Now I watch the rain drip from the eaves of my house and wonder if my past has been so thoroughly documented that only the bones remain. I’ve been writing these Musings since 2008 and have told all the charming stories. The frightful ones wouldn’t make for lovely reading, though they’d probably explain a lot to anyone who cares to understand. I think about the World War I poetry which started this crazy public babbling; on the list-serve that now exists only in archives and in the hearts of those who once communed there.
When my sister Ann turned sixty, she looked into her mirror with self-accepting eyes. Then she took herself in hand and changed her life. I wanted to follow suit. I wanted to go into the last third of my life with intention. I reckoned without the bludgeoning impact of events nearly out of my control.
Lately I have found myself re-examining the effect of those blows.

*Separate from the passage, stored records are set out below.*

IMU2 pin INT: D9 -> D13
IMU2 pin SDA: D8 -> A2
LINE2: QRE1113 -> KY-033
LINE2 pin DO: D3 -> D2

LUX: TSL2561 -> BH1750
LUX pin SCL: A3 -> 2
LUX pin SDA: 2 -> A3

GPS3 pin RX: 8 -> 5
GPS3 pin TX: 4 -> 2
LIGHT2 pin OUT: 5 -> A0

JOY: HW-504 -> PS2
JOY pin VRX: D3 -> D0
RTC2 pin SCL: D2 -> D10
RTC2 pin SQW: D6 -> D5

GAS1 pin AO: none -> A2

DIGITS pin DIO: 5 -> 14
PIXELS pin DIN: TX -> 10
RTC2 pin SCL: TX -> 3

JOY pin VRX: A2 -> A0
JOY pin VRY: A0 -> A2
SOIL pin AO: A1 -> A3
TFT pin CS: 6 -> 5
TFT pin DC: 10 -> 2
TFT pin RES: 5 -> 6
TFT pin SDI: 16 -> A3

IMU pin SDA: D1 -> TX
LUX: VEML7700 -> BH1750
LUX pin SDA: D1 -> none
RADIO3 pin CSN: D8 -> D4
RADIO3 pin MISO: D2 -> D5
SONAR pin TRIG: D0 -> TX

In my office, on a shelf, is a round rock about eight inches in diameter which a friend gave me in 1990. He claimed that he swam ashore in Mexico while sailing off the coast and hauled the rock back to his boat. He called it a geode. I’ve never been tempted to crack it open to see. But somebody recently asked me if I planned to do so. She said it might be worth a lot of money. She guessed that the inside would be stunning. I smiled at her and said, Now listen here, Missy, you leave my rock alone.
We had a good laugh. After she’d left I went to my office to make sure that she hadn’t made good on her threats to crack the thing. I held it in my hands, wondering if she had been right. Then I gently rested the rock back where I keep it, on a shelf, beside my other trinkets, its beauty still hidden and uncertain.